When they reached the middle of the lawn, Séguin had already disappeared into the hedges and Julien Aubert, Baron de Guilleux, strode up to them. Strikingly sunburned, as if he spent long hours out of doors, with a beaky nose like a Roman emperor, Guilleux was all warmth and smiles. Against his golden-brown skin, his sea-green eyes nearly glowed. He had a tumbler of red wine in his hand, which he finished off and then set neatly in the grass.
“Bienvenue à nos jeux!” He beamed. “Everyone, welcome to our entertainments!”
“Julien’s an officer in the navy—and our host,” Aurélie said in Camille’s ear. “The midnight garden revels, including this game of cache-cache, are his invention. Isn’t he terribly clever?”
Greeting them all with kisses, even Camille, he crowned them with wildflower circlets like his own. Only Aurélie’s was fashioned of tiny pink roses that gleamed against her ebony hair; by the way the baron looked at Aurélie with unabashed admiration, Camille suspected he’d planned it.
“You’ve come just in time, mes amis,” Guilleux said. “The others have already taken their hiding places. Per our usual rules, the person who’s le loup—the wolf—guards the Fountain of Apollo—the one with the bronze horses and chariot. Put your hand in the fountain’s water and you are safe. Be touched by le loup, however, and you must hunt with le loup.”
“Hunt with the wolf?” Camille laughed.
Guilleux pretended to launch an arrow from an imaginary bow. “To help him, bien s?r, and find all the others who are hiding.”
“And what’s our prize? If we’re the last to be found?” Aurélie asked.

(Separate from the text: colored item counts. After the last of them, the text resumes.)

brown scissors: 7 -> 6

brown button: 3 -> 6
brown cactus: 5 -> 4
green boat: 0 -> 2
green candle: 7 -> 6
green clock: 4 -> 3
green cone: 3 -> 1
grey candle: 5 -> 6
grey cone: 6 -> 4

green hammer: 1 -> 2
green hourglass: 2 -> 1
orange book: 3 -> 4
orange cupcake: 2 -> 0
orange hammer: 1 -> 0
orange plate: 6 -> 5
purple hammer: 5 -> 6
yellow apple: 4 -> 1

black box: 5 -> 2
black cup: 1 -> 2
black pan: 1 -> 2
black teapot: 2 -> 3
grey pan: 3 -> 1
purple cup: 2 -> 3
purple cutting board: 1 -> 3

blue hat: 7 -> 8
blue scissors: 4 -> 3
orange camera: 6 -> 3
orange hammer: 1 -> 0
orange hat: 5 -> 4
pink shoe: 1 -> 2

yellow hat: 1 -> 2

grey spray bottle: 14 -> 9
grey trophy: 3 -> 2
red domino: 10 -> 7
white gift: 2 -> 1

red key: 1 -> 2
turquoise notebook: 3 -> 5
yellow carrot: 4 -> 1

“A gondola ride on the Grand Canal.” Guilleux smiled when he saw their surprised faces. “My valet arranged it.” He waved toward the Apollo fountain, where a shadow stood out against the water, waiting. “Count again, will you?” Guilleux shouted to the boy standing there. “We’ve three more who want to play.”
While the boy counted, his voice muffled, the others scrambled into the maze of hedges and topiary surrounding the fountain. Camille had hoped to hide with Chandon, but he vanished quickly into the maze of yews. Ducking as branches scratched at her face, Camille ran on. Behind the statues, shadows deepened: good places to hide. She squeezed in behind a figure of Proserpine. No one would see her; she could barely see her own hand. But she could see the fountain, and the shape of the boy who was le loup, straight ahead of her. As soon as he went to look for the others, she’d run to put her hand in the water.